Finding Workable Solutions for Governance, Risk, and Compliance Part 2

Finding Workable Solutions for Governance, Risk, and Compliance Part 2

Author: | Published: 03 Aug 2018

Hard to believe that there are over 100 000 information security breaches at listed companies every day.

South Africa has the benefit of the King Commission into Corporate Governance (or as it is described – Responsible Corporate Citizenship). This commission has progressed all of the way to King IV, or the 4th commission into Corporate Governance.

King III introduced IT governance and risk awareness at board level, and introduced IT Governance as part of a director’s Duty of Care. King IV introduced the deliberate separation of technology and information to address the question of protection of personal information as opposed to access to personal information. King IV is also a deeper delve into the POPI Act (Protection of Personal Information) and some of its implications for the organisation. The POPI Act (which is very similar to the GDPR Act of the UK) includes personal information such as email address, financial information, and online messaging, amongst others.

In today’s business environment, a cyber-breach is a much bigger risk than disaster recovery, highlighting the need for advanced information security. The South African public have recently experienced such a breach at a South African life insurance and investment organisation:

  • They were breached and did not know it until the ransom was demanded
  • Then they kicked into gear, and investigated, etc. to eliminate the breach
  • Feedback to the public was sketchy, with a reassurance that their personal data was safe as only the email and possibly attachments was breached

In light of the above example, let’s take a brief look at some of the main recommendations from the King IV commission which can be applied in any organisation:

Information Management

The risks associated with the technology and the information need to be managed, which implies a continuous monitoring of all of the aspects of information, data quality and data security.

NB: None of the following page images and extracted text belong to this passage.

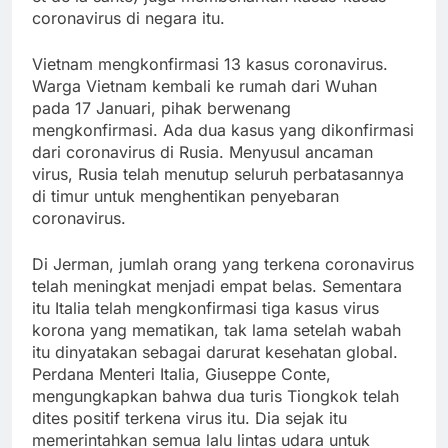
coronavirus di negara itu.
Vietnam mengkonfirmasi 13 kasus coronavirus.
Warga Vietnam kembali ke rumah dari Wuhan
pada 17 Januari, pihak berwenang
mengkonfirmasi. Ada dua kasus yang dikonfirmasi
dari coronavirus di Rusia. Menyusul ancaman
virus, Rusia telah menutup seluruh perbatasannya
di timur untuk menghentikan penyebaran
coronavirus.
Di Jerman, jumlah orang yang terkena coronavirus
telah meningkat menjadi empat belas. Sementara
itu Italia telah mengkonfirmasi tiga kasus virus
korona yang mematikan, tak lama setelah wabah
itu dinyatakan sebagai darurat kesehatan global.
Perdana Menteri Italia, Giuseppe Conte,
mengungkapkan bahwa dua turis Tiongkok telah
dites positif terkena virus itu. Dia sejak itu
memerintahkan semua lalu lintas udara untuk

Information Security Management System (ISMS)

This is best undertaken through an ISMS framework, developed by the board and managed by the business management team. This would require IT Governance and Security to become a board meeting agenda item. The ISMS also needs to be a clear and concise plan, fully understood and actionable upon a breach being detected.

Disaster Recovery Officer

This ISMS should be the responsibility of the Disaster Recovery Officer who would monitor and report cyber breaches and private information leaks. Typically this would be the Chief Information Officer (CIO).

There are many more recommendations, but by implementing the above processes, will hopefully limit the risk.